I was on my way in the airport when I saw Dom with luggage as well, then out of nowhere I saw my dad and mom grab my suitcase and arm.

"Listen sweetheart Dom will go and talk to him. If Perri wants to come back and talk he will, but if not then we need to leave him in the past." My mom said.

"Oh like how I asked where Perri could be and all of you lied to my face. No stop, I'm going to talk to Perri myself!"

But as soon as I was about to get free my dad ripped the ticket.

"Now none of us are going, except Dom."

They lead me to their car and back to the house. I stayed in the car as they left and went inside. I can't believe this shit. If they don't want to talk to him fine, that's okay, but I do. I want to know if he is eating right, doing right, I want to know if he moved on from me. Maybe forgot about me. All I have is Perri phone number, but he doesn't even talk to me. I can't keep going like this.

Is this how it felt when Perri was crying on my front porch in high school? Is this the pain he told me how he felt, because it hurted. It hurted like fucking hell.

I sat in the car for a long time before leaving and going for a walk. I just couldn't sit in the same house as these liars and hear their excuse for making me stay here. I was walking when I got a thought in my head. If they couldn't let me do what I wanted at the age of twenty four then I guess I need to distance myself, and find the answer out myself.

I uber a drive to a hotel for the night since my osteoarthritis was acting up badly. As soon as I made it to a hotel nearby, my phone rang and it was my mom, so I answered it.

"Sweetie, where are you?"

"Since I can't make decisions under your roof, I will find another roof to live under than you."

"Stop acting like a brat CJ and come home. Wasn't it you who asked for the divorce? Why are you so invested in this boy and you couldn't even call you to let you know he was okay himself. Him running away is enough proof that you can't handle being alone-" But before he could finish his rant I hung the phone up and walked to the front desk and got any   available room.

I can't believe my own father would say that to me, but I couldn't care less now. I needed to find a way to Perri, without my parents trying to sabotage me again.

I laid down in bed due to my pain and tried to relax and soon with the relaxing came the sleepiness.

I woke up to the front desk calling my room asking would I be having breakfast, so I replied yes and in thirty minutes came eggs, sausage, bacon, and waffles with a fruit bowl. I was about to call the front desk to come and get their plate, when my phone rang I thought it was my mom again so I was about to decline the call until I saw the caller ID, and it said South Korea. I answer it as if I was Flash mixed with Sonic.

"Yes! Hello!"

".......Is this CJ?"

"Perri?!'

"Um...shit...um do you have a second?"

"Yes! Yes I do! How are you? Are you okay? Are you eating well?" I was spitting questions left and right.

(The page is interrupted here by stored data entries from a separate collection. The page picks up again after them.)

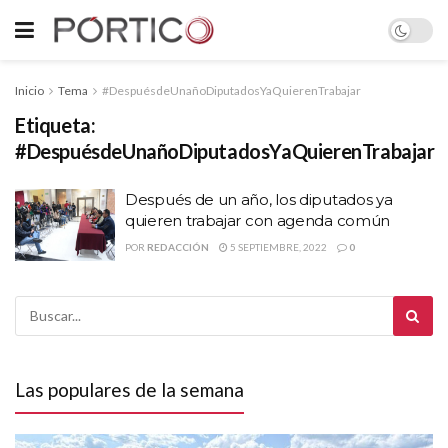
Inicio
Tema
#DespuésdeUnañoDiputadosYaQuierenTrabajar
Etiqueta:
#DespuésdeUnañoDiputadosYaQuierenTrabajar
Después de un año, los diputados ya
quieren trabajar con agenda común
POR
REDACCIÓN
5 SEPTIEMBRE, 2022
0
Las populares de la semana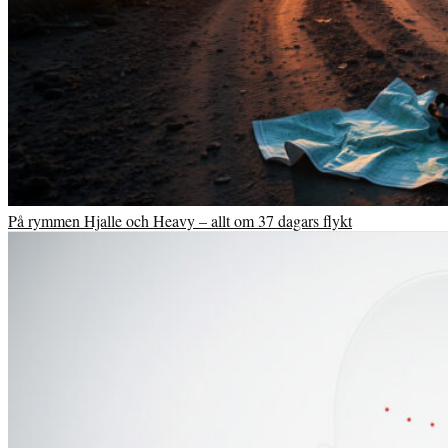
På rymmen Hjalle och Heavy – allt om 37 dagars flykt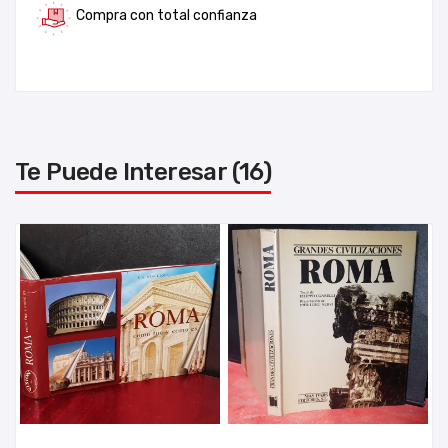
Compra con total confianza
Te Puede Interesar (16)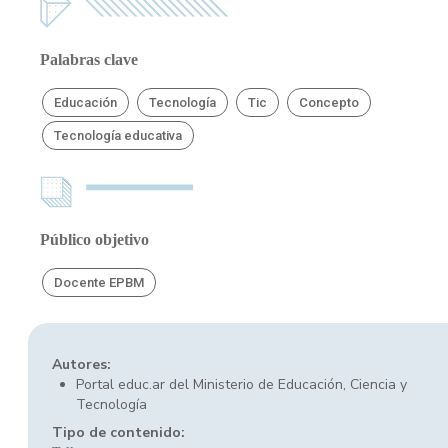
Palabras clave
Educación
Tecnología
Tic
Concepto
Tecnología educativa
Público objetivo
Docente EPBM
Autores:
Portal educ.ar del Ministerio de Educación, Ciencia y
Tecnología
Tipo de contenido: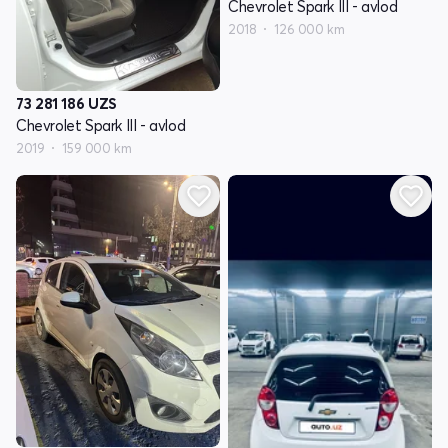
Chevrolet Spark III - avlod
2018
126 000 km
73 281 186
UZS
Chevrolet Spark III - avlod
2019
159 000 km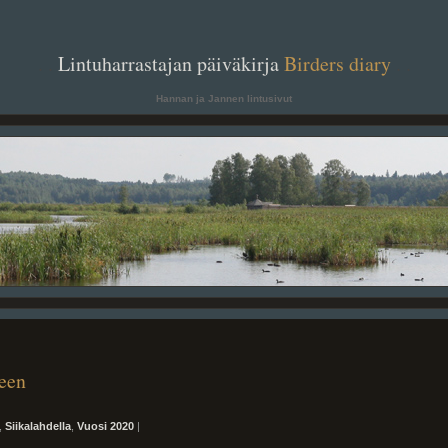
. .
Lintuharrastajan päiväkirja
Birders diary
. .
Hannan ja Jannen lintusivut
neen
,
Siikalahdella
,
Vuosi 2020
|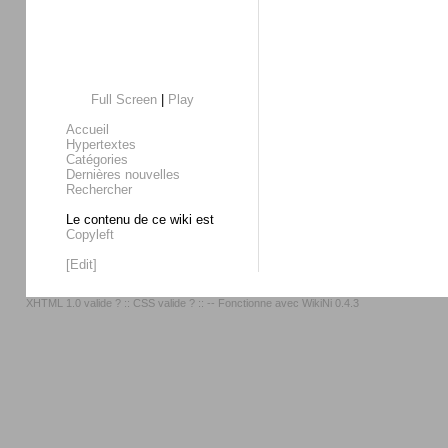
Full Screen
|
Play
Accueil
Hypertextes
Catégories
Dernières nouvelles
Rechercher
Le contenu de ce wiki est
Copyleft
[Edit]
XHTML 1.0 valide ?
::
CSS valide ?
:: -- Fonctionne avec
WikiNi 0.4.3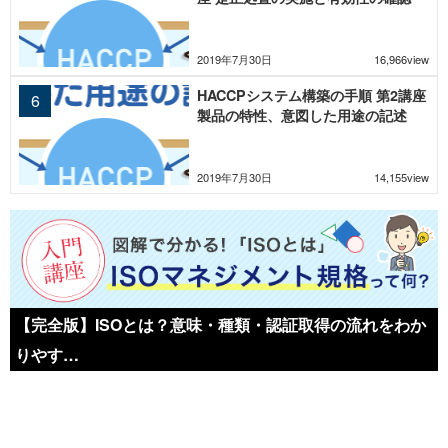
2019年7月30日
16,966view
HACCPシステム構築の手順 第2講座
製品の特性、意図した用途の記述
2019年7月30日
14,155view
【完全版】ISOとは？意味・種類・認証取得の流れをわか
りやす…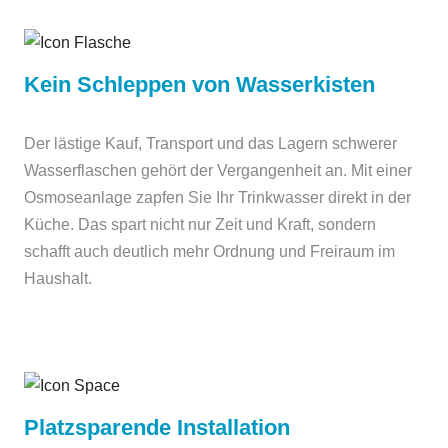
Kein Schleppen von Wasserkisten
Der lästige Kauf, Transport und das Lagern schwerer
Wasserflaschen gehört der Vergangenheit an. Mit einer
Osmoseanlage zapfen Sie Ihr Trinkwasser direkt in der
Küche. Das spart nicht nur Zeit und Kraft, sondern
schafft auch deutlich mehr Ordnung und Freiraum im
Haushalt.
Platzsparende Installation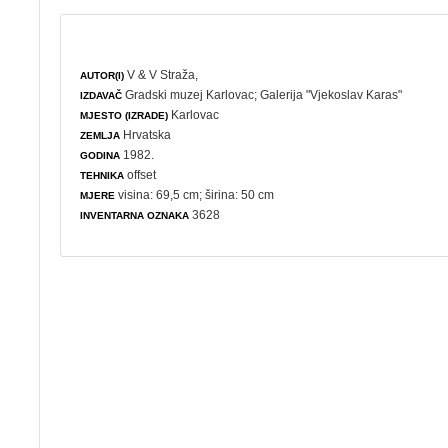
V & V Straža,
AUTOR(I)
Gradski muzej Karlovac
;
Galerija "Vjekoslav Karas"
IZDAVAČ
Karlovac
MJESTO (IZRADE)
Hrvatska
ZEMLJA
1982.
GODINA
offset
TEHNIKA
visina: 69,5 cm; širina: 50 cm
MJERE
3628
INVENTARNA OZNAKA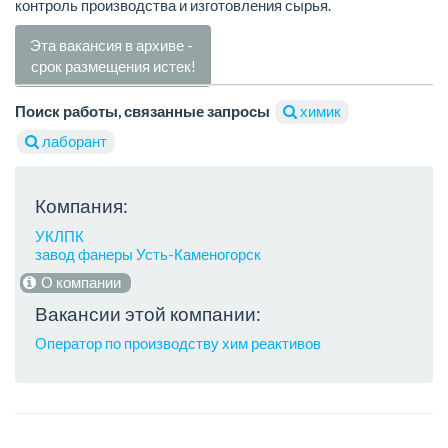
контроль производства и изготовления сырья.
Эта вакансия в архиве -
срок размещения истек!
Поиск работы, связанные запросы
химик
лаборант
Компания:
УКЛПК
завод фанеры Усть-Каменогорск
О компании
Вакансии этой компании:
Оператор по производству хим реактивов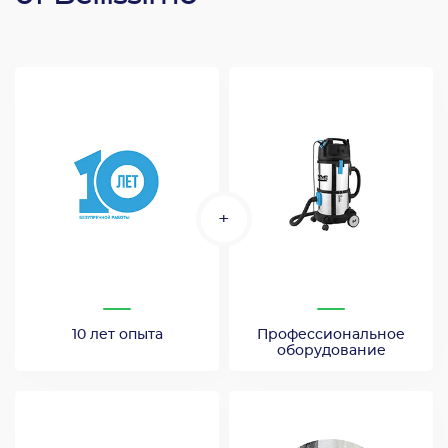
+
10 лет опыта
Профессиональное
оборудование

"Um....CJ...If you are looking for me, can you stop?"

"What? Why? Did Dom say something to you?"

"No. I saw him here, but I didn't talk to him......um.....I just....urgh! I came here to get better. If I wanted to see you and be around you I would have stayed in Georgia, but I need to be away from everyone and with all the callings and now the visits, I just can't take it anymore. So please call my dad and tell him to leave. I need time, and you all are not giving it to me. Goodbye tart for now." And hung the phone up.

I tried to redial the number but it would always go to voicemail. At least he said he was trying to get better. Maybe I should as well. Maybe I should get an apartments and focus on work again. Because he didn't say goodbye for good, he just just for now.